Page-level text extractions
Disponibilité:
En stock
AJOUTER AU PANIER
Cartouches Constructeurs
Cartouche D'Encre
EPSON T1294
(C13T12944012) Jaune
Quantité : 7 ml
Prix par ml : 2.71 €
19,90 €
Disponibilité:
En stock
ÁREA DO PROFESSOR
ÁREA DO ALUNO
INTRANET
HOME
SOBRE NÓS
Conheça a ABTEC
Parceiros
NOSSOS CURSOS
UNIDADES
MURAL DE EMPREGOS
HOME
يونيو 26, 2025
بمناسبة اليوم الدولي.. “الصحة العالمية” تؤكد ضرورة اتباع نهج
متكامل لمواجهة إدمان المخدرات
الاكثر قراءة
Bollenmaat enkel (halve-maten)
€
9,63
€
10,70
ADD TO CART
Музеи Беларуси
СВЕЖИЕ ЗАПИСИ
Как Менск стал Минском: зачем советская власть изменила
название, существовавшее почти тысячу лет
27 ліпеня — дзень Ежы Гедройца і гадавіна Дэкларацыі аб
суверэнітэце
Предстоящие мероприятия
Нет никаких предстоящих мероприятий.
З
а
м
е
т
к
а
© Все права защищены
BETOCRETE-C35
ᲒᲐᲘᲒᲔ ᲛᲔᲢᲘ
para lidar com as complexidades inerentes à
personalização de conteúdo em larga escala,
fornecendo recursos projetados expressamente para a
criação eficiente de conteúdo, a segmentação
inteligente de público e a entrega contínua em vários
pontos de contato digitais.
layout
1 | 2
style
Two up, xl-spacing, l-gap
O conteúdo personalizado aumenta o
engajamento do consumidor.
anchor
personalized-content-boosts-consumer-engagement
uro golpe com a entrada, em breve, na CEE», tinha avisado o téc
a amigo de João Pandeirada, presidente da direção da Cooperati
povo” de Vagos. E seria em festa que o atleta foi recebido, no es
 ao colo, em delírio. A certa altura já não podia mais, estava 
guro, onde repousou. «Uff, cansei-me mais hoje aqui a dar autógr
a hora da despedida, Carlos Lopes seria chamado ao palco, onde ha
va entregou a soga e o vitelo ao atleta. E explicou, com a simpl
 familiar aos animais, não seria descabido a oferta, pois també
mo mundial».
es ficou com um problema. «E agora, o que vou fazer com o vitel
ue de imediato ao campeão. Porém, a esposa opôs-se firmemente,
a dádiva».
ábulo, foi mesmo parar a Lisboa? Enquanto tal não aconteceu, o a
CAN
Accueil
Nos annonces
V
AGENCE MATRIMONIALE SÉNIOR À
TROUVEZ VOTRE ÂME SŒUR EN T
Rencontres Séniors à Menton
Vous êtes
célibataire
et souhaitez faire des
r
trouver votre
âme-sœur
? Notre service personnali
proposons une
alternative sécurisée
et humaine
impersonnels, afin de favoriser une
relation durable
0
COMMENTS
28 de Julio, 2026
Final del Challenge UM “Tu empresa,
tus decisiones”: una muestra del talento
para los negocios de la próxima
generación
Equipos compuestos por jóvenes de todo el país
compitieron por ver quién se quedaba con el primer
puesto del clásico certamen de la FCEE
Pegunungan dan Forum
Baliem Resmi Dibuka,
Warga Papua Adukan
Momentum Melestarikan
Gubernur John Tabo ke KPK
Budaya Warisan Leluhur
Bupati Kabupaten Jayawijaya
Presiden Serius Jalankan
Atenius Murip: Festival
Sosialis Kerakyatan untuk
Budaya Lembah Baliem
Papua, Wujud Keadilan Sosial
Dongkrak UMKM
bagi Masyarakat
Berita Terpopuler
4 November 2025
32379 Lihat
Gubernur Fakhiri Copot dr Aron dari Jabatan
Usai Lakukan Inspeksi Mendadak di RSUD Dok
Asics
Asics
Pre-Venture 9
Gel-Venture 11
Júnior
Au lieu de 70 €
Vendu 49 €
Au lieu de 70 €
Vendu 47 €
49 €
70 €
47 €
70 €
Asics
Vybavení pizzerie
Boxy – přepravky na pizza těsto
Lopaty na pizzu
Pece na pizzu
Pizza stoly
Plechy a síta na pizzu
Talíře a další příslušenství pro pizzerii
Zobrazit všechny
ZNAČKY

> _PROBLEM TO WORK ON_
Collect every line in the records above that contains the word "Gubernur" and list those lines.

> _TASK SOLUTION_
Gubernur John Tabo ke KPK
Gubernur Fakhiri Copot dr Aron dari Jabatan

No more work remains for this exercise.